Early stage private equity investments saw a sharp decline in the first four months of this year, but the outlook seems bullish as the government’s initiative for startups is expected to boost investment in this space, experts say.
According to PwC, during January-April 2016, early stage PE investments saw a decline of 57 percent in value terms and 25 percent in volume terms.
Experts attribute the dip in startup investments to a mix of global macroeconomic factors such as a growth slowdown in China and concerns over massive losses incurred by startups.
“The slowdown is partly also attributed to companies waiting for stock market conditions to improve to secure better valuations. This year, investor caution has increased manifold, resulting in an acute slowdown in funding, fall in valuations and delayed deal closures,” Sumchit Anand Managing Director-Acquisory India Consulting said.
Going forward, experts however, have a bullish outlook on this sector as the basic fundamentals which attracted investment in the start ups like consumerism, mobile and Internet penetration etc still remain “valid and bankable”.
“We continue to be quite optimistic about the space.
Clearly some new channels/platforms have been created which did not exist earlier. Having said so, further consolidation in the sector is likely,” Sanjeev Krishan, Partner & Leader – Private Equity PwC said adding “there is still appetite for the sector, and some of the Indian HNI’s have been providing seed/angel funding to start-ups.”
Acquisory India’s Anand believes “with the government initiative for startups and with the policy framework being reformed for Alternate Investment Funds (AIFs) and PE funding we expect the investment traction will remain in the long run, may go through temporary ups and downs!.”
In the last two years, significant amount of funding went into the startup sector.

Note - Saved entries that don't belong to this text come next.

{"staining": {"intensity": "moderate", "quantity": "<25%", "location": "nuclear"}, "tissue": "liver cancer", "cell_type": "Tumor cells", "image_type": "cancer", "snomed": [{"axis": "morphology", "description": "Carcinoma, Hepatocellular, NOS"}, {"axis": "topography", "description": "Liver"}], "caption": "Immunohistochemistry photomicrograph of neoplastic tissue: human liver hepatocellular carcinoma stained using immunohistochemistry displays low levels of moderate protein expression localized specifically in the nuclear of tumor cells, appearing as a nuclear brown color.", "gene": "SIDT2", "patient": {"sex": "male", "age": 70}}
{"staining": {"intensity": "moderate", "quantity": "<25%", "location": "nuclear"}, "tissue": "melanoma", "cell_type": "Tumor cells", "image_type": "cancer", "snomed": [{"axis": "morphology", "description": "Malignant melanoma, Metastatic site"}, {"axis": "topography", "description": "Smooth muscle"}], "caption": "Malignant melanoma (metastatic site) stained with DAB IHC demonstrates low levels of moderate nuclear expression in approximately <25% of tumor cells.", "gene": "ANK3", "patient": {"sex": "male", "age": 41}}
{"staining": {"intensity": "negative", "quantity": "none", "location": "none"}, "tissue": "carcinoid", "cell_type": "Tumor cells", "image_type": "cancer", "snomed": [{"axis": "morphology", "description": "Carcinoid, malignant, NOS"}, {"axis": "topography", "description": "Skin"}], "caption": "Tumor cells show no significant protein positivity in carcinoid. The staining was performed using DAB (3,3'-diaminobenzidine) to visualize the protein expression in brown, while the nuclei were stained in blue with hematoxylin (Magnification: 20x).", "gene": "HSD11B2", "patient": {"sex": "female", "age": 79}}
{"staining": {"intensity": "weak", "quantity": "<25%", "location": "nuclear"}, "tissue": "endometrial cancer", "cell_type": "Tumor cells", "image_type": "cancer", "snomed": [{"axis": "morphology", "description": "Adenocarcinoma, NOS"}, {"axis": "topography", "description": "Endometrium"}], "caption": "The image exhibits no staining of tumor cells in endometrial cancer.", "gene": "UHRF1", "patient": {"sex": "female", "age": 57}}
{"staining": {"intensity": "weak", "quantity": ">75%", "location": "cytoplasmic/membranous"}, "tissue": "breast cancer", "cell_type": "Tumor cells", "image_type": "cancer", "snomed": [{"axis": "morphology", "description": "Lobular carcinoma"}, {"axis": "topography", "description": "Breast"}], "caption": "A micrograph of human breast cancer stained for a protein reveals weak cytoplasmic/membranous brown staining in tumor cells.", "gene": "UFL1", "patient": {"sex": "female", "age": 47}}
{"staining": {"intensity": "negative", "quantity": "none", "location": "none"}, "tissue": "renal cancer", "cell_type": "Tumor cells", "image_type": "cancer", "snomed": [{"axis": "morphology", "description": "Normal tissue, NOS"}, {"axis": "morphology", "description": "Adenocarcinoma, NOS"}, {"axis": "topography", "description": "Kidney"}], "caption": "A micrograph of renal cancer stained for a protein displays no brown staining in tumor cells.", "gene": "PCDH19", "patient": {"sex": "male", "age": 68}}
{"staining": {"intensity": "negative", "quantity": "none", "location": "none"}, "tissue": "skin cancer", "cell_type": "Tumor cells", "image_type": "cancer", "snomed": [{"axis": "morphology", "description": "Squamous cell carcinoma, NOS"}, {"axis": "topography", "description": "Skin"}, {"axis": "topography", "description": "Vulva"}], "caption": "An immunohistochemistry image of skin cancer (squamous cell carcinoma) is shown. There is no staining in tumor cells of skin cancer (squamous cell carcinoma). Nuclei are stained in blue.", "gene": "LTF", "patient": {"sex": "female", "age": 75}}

But most businesses however continued to burn cash (a large part of which went towards customer acquisition) and required additional funding for operations which was not forthcoming.
“The investors took a pause and encouraged consolidation amongst their investees as multiple similar formats sprung up and bled cash,” Krishan said.
According to Corporate Professionals’ Partner & Head – Valuation & Deals Chander Sawhney, “the trend of investments has remained difficult and different in 2016. Many e-tailers have reported decline in number of orders significantly as they cut discounts leading to drop in their GMV and raising eyebrows on their fresh funding rounds and valuations.”
“With three year tax benefits to new startups and exemption on capital gains benefits, many more investors are expected to join this space,” Sawhney said adding that “VC’s earn in 2 out of 10 investments and it’s a high risk, high return space so Investments would follow in good companies”.